* Task to carry out: Lines in which "lamp" appears should be pulled from the data below.

* Dataset section:
►

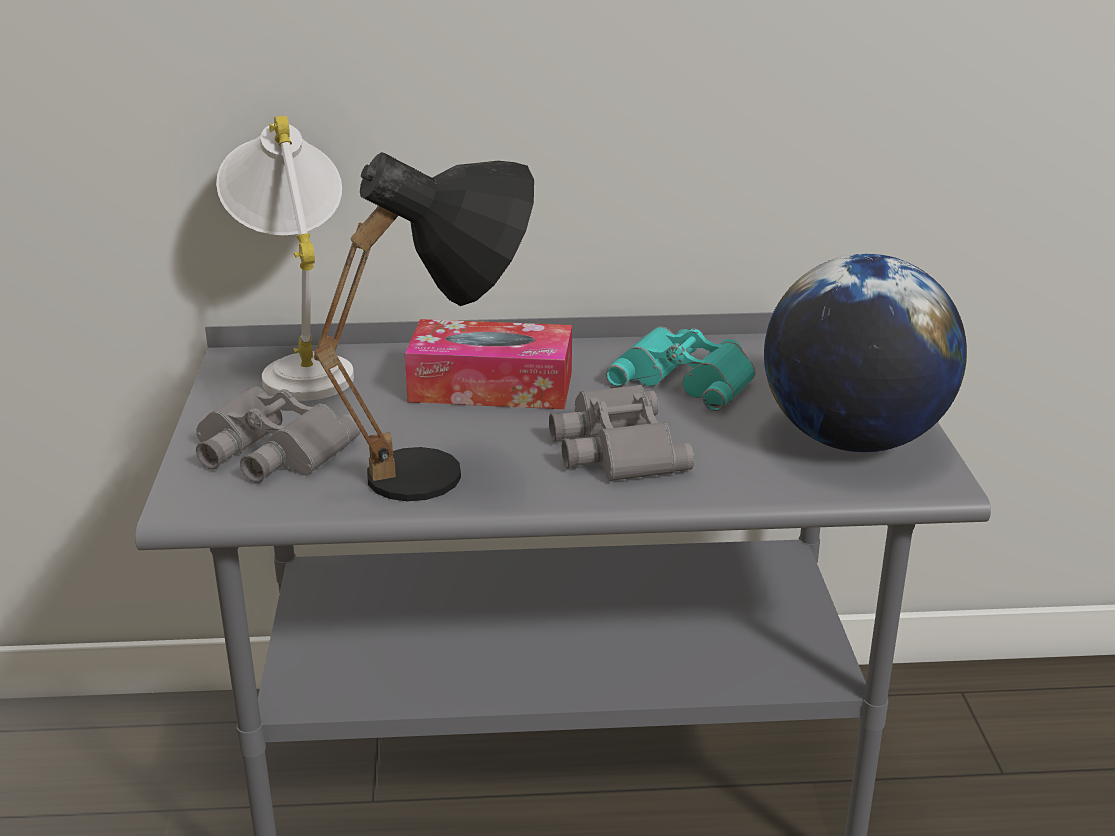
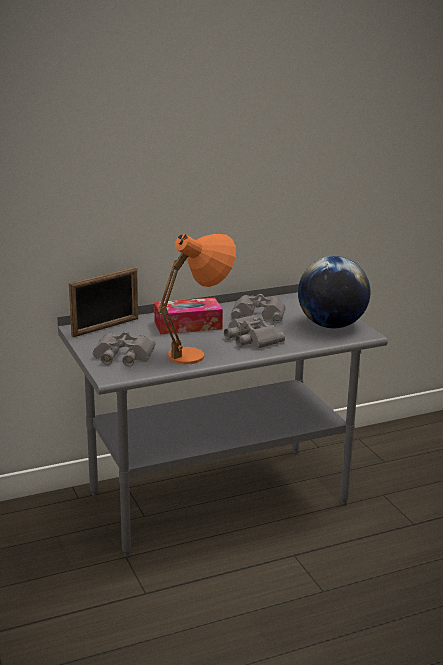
camera: 20 degrees left, 5 degrees down
white table lamp [216,116,354,401] -> picture frame [69,267,138,337]
black table lamp [314,152,534,501] -> orange table lamp [158,234,236,364]
turquoise binoculars [606,326,756,411] -> grey binoculars [231,294,285,323]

◄

* Solution for this problem:
white table lamp [216,116,354,401] -> picture frame [69,267,138,337]
black table lamp [314,152,534,501] -> orange table lamp [158,234,236,364]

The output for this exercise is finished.